BEETLES AND THE JAPANESE

In the late 1970s and early 1980s, however, the scene began to change, kind of like going bankrupt, slowly at first and then all at once. The German Volkswagen (VW), nicknamed the Beetle for its unique shape, began to appear on U.S. college campuses when I was a student in the 1960s, and by 1978 VW had opened an assembly plant to make them in New Stanton, Pennsylvania. That was just the beginning.

When I was named Counselor to the Secretary of Commerce in the Reagan administration in 1981, one of my first tasks was to help conclude an agreement with Japan under which it would “voluntarily” limit the number of vehicles its auto makers were shipping annually to the U.S. market to 1.68 million units. A lot, but still only sixteen percent of the U.S. market. “If you want to sell more in America”, we told the Japanese, “you will have to build factories in the United States and make your cars and trucks here.”

--- DATA FOR ANALYSIS ---
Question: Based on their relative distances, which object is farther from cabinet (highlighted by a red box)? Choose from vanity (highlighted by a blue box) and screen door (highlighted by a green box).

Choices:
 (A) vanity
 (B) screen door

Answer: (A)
...
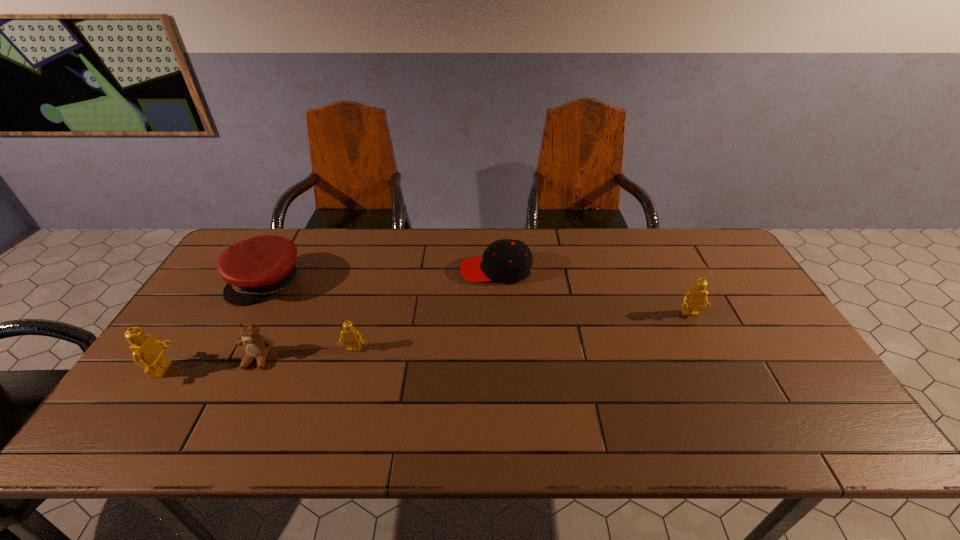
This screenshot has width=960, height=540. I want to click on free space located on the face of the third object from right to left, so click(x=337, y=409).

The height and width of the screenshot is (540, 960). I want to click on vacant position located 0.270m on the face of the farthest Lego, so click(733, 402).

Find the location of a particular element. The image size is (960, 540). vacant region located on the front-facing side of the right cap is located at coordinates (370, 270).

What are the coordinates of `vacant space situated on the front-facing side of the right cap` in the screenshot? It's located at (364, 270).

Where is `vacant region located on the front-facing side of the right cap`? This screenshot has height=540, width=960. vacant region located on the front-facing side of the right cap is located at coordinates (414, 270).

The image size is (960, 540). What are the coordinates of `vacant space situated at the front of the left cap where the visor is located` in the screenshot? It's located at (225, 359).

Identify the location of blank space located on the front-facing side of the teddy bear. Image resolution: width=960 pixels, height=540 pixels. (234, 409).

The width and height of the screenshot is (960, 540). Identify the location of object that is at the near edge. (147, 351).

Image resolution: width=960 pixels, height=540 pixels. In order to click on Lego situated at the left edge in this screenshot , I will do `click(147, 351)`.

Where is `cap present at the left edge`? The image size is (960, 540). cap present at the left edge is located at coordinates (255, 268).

--- QUESTIONS ON THE MATERIAL ---
(a) Rewrite the Beetles and the Japanese passage between "BEETLES AND THE" and "just the beginning.", inclusive, putting "manufacturing plant" in place of "assembly plant".
(b) Carry on the Beetles and the Japanese passage from the point where it stops.
The listing has no connection to the passage about Beetles and the Japanese.

--- ANSWERS ---
(a)
BEETLES AND THE JAPANESE

In the late 1970s and early 1980s, however, the scene began to change, kind of like going bankrupt, slowly at first and then all at once. The German Volkswagen (VW), nicknamed the Beetle for its unique shape, began to appear on U.S. college campuses when I was a student in the 1960s, and by 1978 VW had opened an manufacturing plant to make them in New Stanton, Pennsylvania. That was just the beginning.

(b)
Well, that is exactly what they and then more of the Germans and then the Koreans did. As a result, one no longer hears the term “Big Three”. No one born after 1980 has any idea what it means or meant. Today, the Detroit auto makers, as we now call them, make about forty percent of the vehicles sold in the United States. Transplants (as we call the U.S. auto factories of Toyota, Honda, and other foreign auto brands) account for about twenty percent of U.S. production. Also, we now have Tesla and other new electric vehicle makers producing substantial volumes of light vehicles. The point is that none of the workers in these factories are union members. Thus, even as auto production has expanded in the U.S. the percent of auto workers who are UAW members has declined dramatically to about sixteen percent.

THE RIGHT TO WORK

To be sure, the UAW workers tend to make more in wages and benefits than the non-union workers in the transplant and new EV auto factories, but the age of these workers is inexorably rising as their number, both absolute and as a percentage, continues inexorably to decline.

In order to win for the long run, Fain must not only organize the transplants and Tesla and other new EV makers. He must also dramatically reduce the imports from Mexico, Japan, South Korea, and Europe while preventing any rise in auto imports from China.

The truth is that Fain cannot do all of this and very probably can do none of it. His brave talk of organizing the likes of Toyota, Honda, and Tesla ignores the power of the Right to Work laws in twenty eight states. These laws make it illegal to force a worker to join a union or to pay union dues even if the company he/she works for is organized by a labor union. Of course, most of the transplant factories are located in states with such laws in order to avoid having to deal with American style labor unions like the UAW.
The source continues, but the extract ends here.